Ofgem say they are noticing troubling signs of customer service deteriorating as suppliers respond to the energy market crisis and have decided to investigate further.

They list issues such as:

  • Suppliers increasing direct debits by more than is necessary
  • Suppliers directly customers to tariffs that may not be in their best interests
  • Vulnerable customers being treated poorly when they fall into difficulties

The regulator gathers information from suppliers as well as consumer groups, and we've recently seen customer service data from Citizens Advice showing customer service in the energy sector slumped between October and December 2021.

However, anecdotal evidence on social media and review sites like Trustpilot shows customers are increasingly frustrated with their energy suppliers.
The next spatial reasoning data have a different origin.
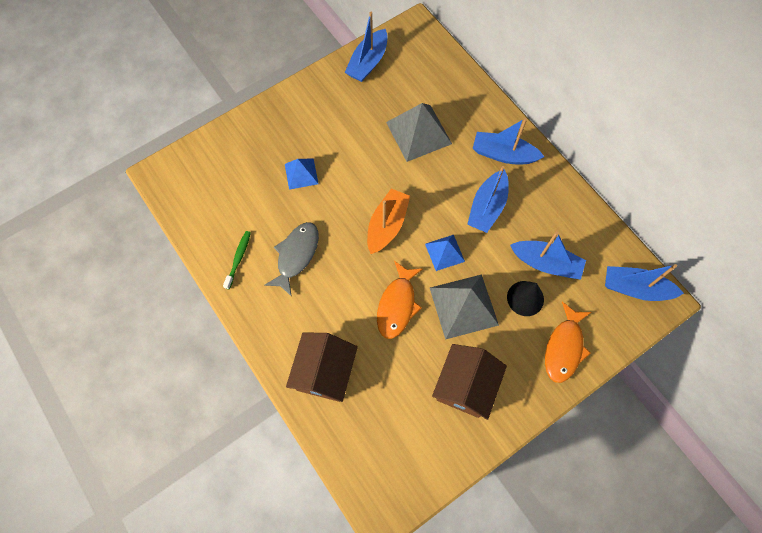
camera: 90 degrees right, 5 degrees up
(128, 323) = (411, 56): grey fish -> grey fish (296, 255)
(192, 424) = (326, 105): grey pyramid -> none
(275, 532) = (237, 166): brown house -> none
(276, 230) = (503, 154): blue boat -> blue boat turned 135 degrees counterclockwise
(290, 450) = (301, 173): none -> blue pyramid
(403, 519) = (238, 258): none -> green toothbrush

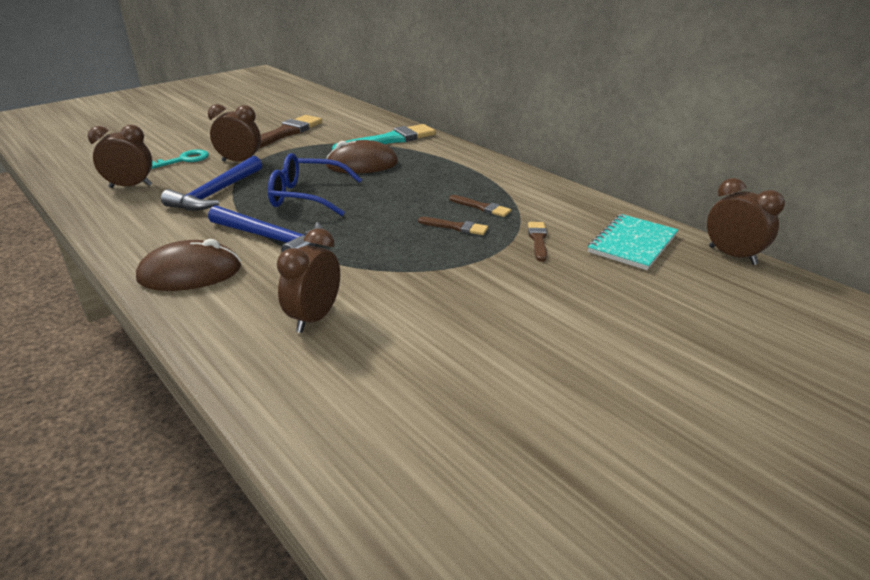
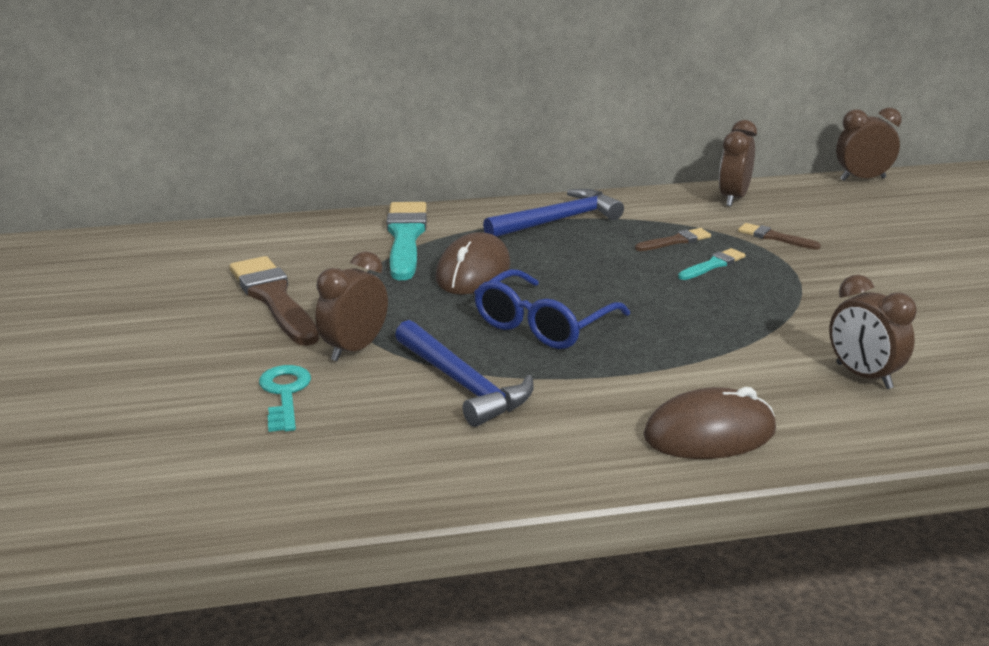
camera: 60 degrees left, 5 degrees down
(131, 186) = (353, 451): brown clock -> brown clock (733, 198)
(190, 273) = (709, 434): brown mouse -> brown mouse turned 60 degrees clockwise
(271, 239) = (654, 369): blue hammer -> blue hammer (558, 220)
(456, 227) = (713, 265): brown brush -> turquoise brush
(632, 244) = (813, 204): turquoise notebook -> none

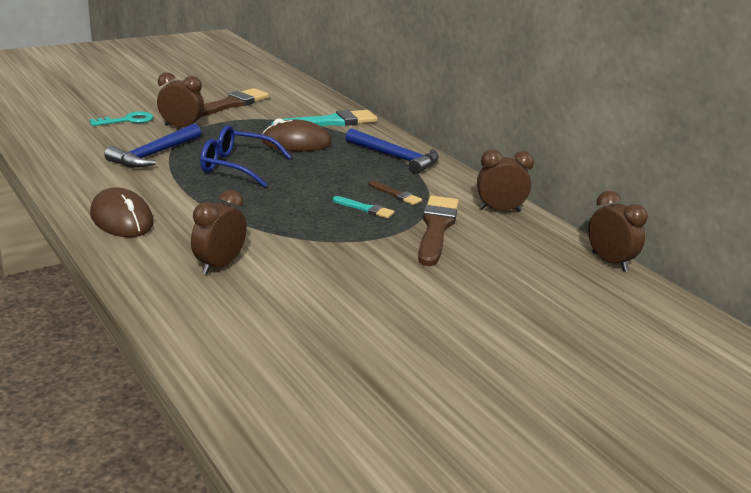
camera: 65 degrees right, 0 degrees up
(774, 237) = (436, 228): brown brush -> brown brush, size x2.03

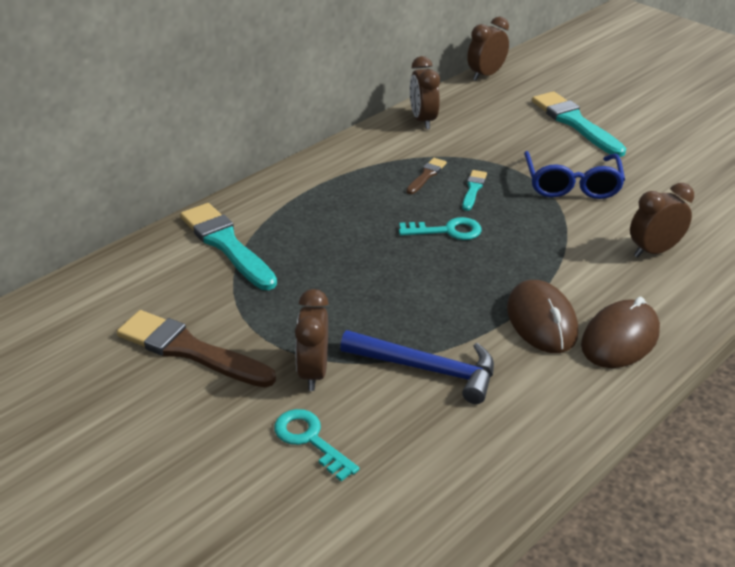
camera: 100 degrees left, 10 degrees up
(220, 265) = (653, 251): brown clock -> brown clock turned 135 degrees clockwise
(236, 166) = (421, 290): blue glasses -> blue glasses (572, 185)
(296, 143) = (317, 259): brown mouse -> brown mouse (541, 321)
(306, 187) = (447, 231): none -> turquoise key
(395, 157) = (324, 184): blue hammer -> none
(436, 228) = (485, 149): brown brush -> none
(485, 289) = (575, 123): none -> turquoise brush

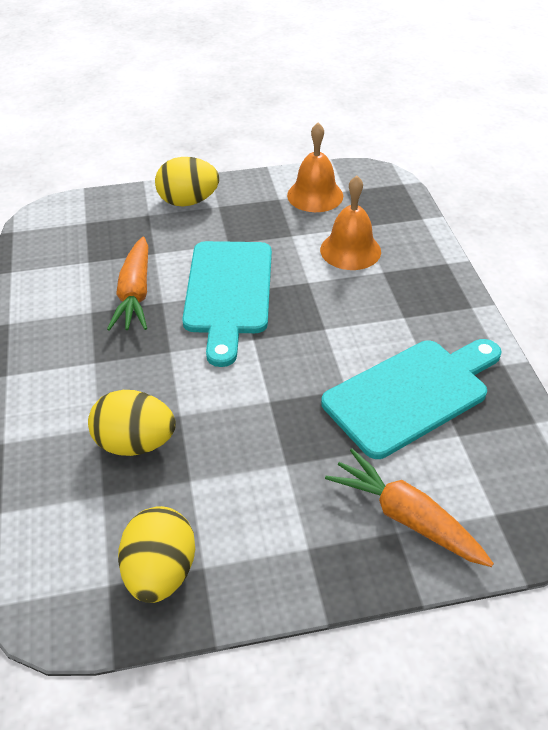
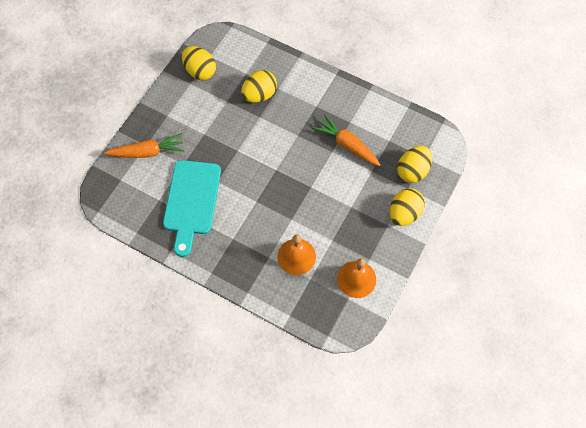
camera: 130 degrees right, 20 degrees up
(118, 221) = (412, 171): none -> yellow egg
(228, 293) = (314, 181): turquoise cutting board -> none

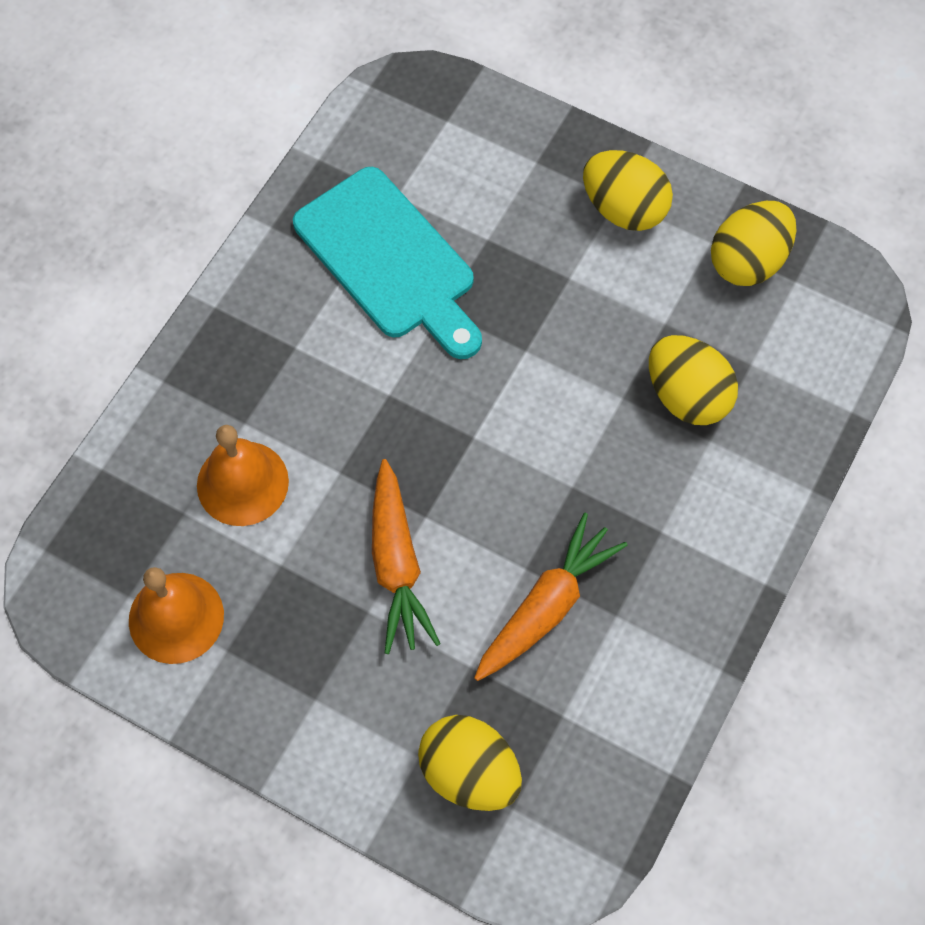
camera: 90 degrees right, 0 degrees up
(147, 152) = (517, 166): orange carrot -> orange carrot (397, 564)
(191, 201) = (390, 260): turquoise cutting board -> turquoise cutting board turned 135 degrees counterclockwise
(404, 213) = (345, 742): yellow egg -> yellow egg (624, 209)

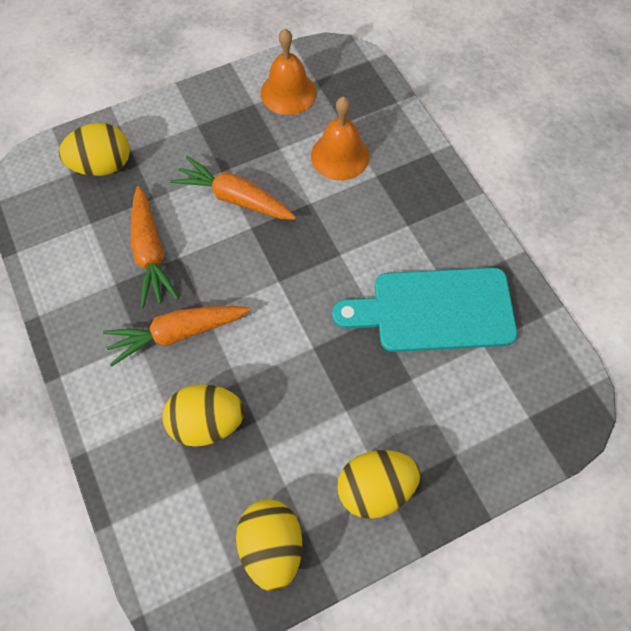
camera: 125 degrees right, 0 degrees up
(619, 497) = (178, 333): none -> orange carrot

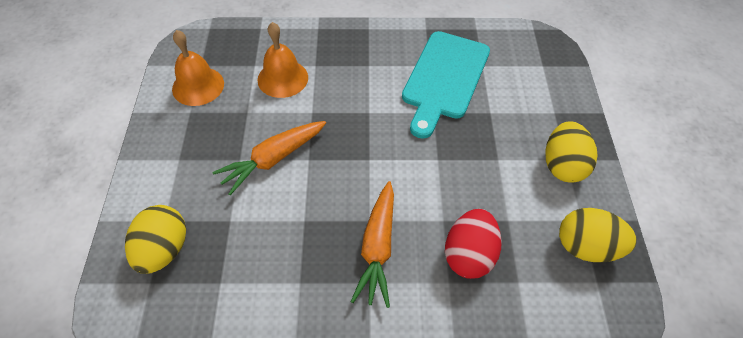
camera: 65 degrees left, 10 degrees down
(150, 253) = (286, 242): orange carrot -> none
(207, 422) = (469, 255): yellow egg -> red egg

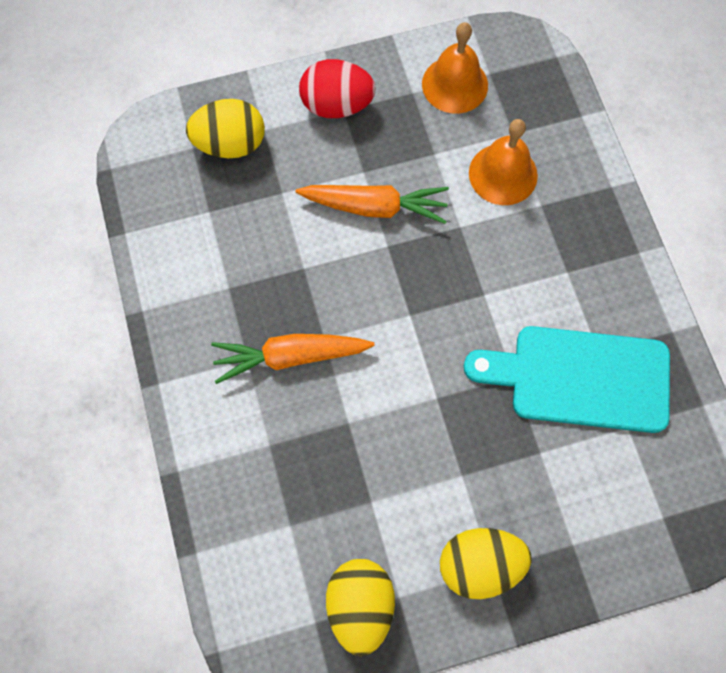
camera: 75 degrees right, 15 degrees up
(273, 159) = (375, 207): orange carrot -> orange carrot turned 150 degrees clockwise
(469, 255) = (310, 462): red egg -> red egg (337, 105)

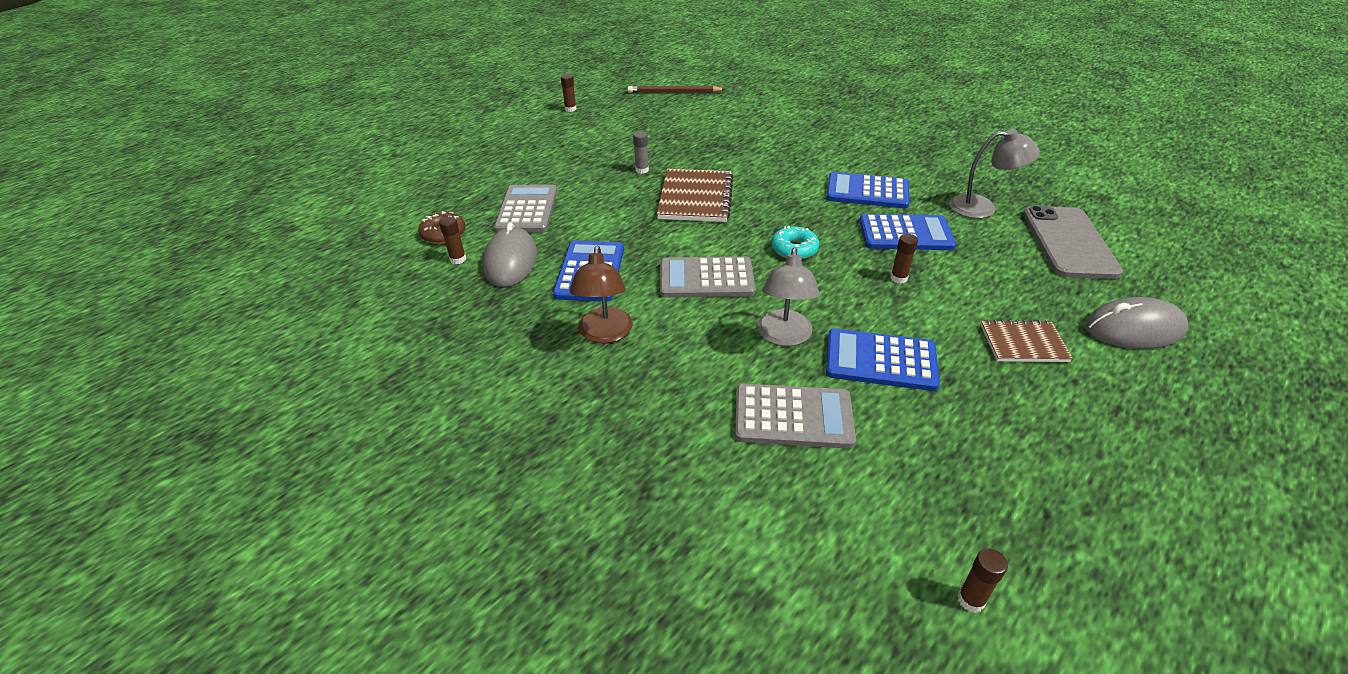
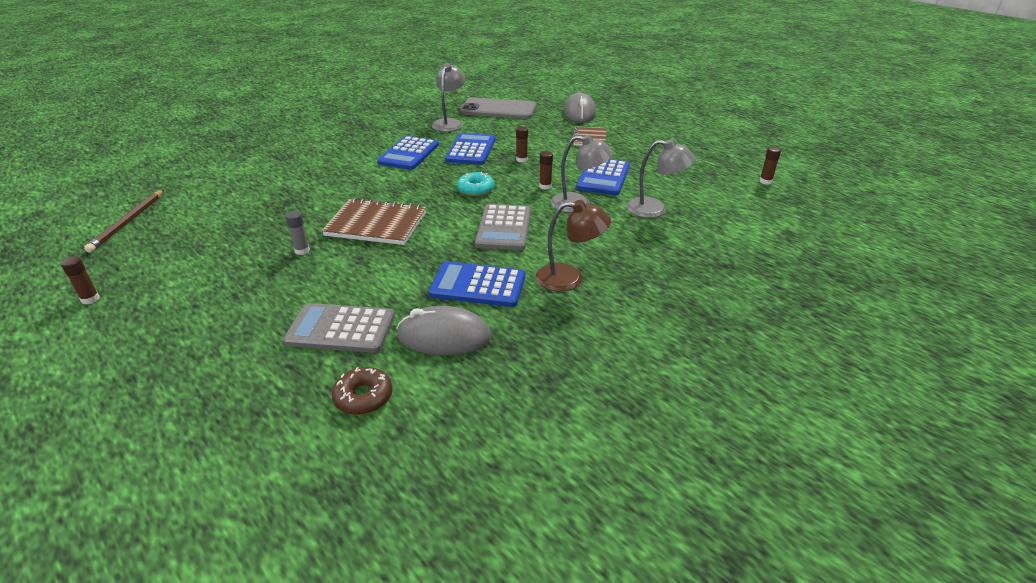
camera: 85 degrees left, 5 degrees down
(458, 259) = (426, 378): brown glue stick -> brown glue stick (545, 186)
(793, 417) = (655, 209): grey calculator -> grey lamp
Ofgem are therefore commissioning a series of Market Compliance Reviews from suppliers to check they're meeting their licence conditions.

They warn that they will work with suppliers initially to fix any problems but could impose enforcement action if suppliers don't improve the customer experience.

Credit balances

A particular area of focus for Ofgem is credit balances, and they have written to suppliers proposing new proposals on the misuse of these balances.

Their investigations into the collapse of dozens of suppliers in 2021 have found that many suppliers used customer credit balances to prop up their finances.

Not only did this practice reduce the financial resilience of suppliers, but it also meant that the costs of covering those credit balances when suppliers collapsed were passed on to the taxpayer.

Ofgem are now considering how to force suppliers to ring-fence customer credit balances and renewable payments to ensure they are protected even if a company collapses.

The regulator has asked suppliers and other industry stakeholders for responses by 3 May 2022 and expect to respond with a statutory consultation later in the year.

Energy market

The purpose of Ofgem's latest interventions is to tighten regulations and strengthen the energy market to avoid any repetition of the mistakes of the last nine months.

They have already put some measures in place to improve their ability to react to market shocks such as allowing themselves to alter the energy price cap mid-cycle if necessary. They are also looking at further changes to the price cap that would take effect from October 2022.

However, Ofgem have been criticised for being slow to act during the energy crisis, and it's debatable how much impact these rule changes will have on a market that has already lost most of its financially unstable suppliers.

Even so, Ofgem's interventions are welcome, especially if they put the brakes on the hefty and unjustifiable direct debit increases some customers are reporting.

It was announced in December 2021 that the Business, Energy and Industrial Strategy Committee would look more closely at pricing and the future of the energy market.

This inquiry has started taking evidence from the likes of Jonathan Brearley, the CEO of Ofgem, and Gillian Cooper, the Head of Energy Policy at Citizens Advice.

Representatives of energy companies are due to give evidence on Tuesday 19 April 2022.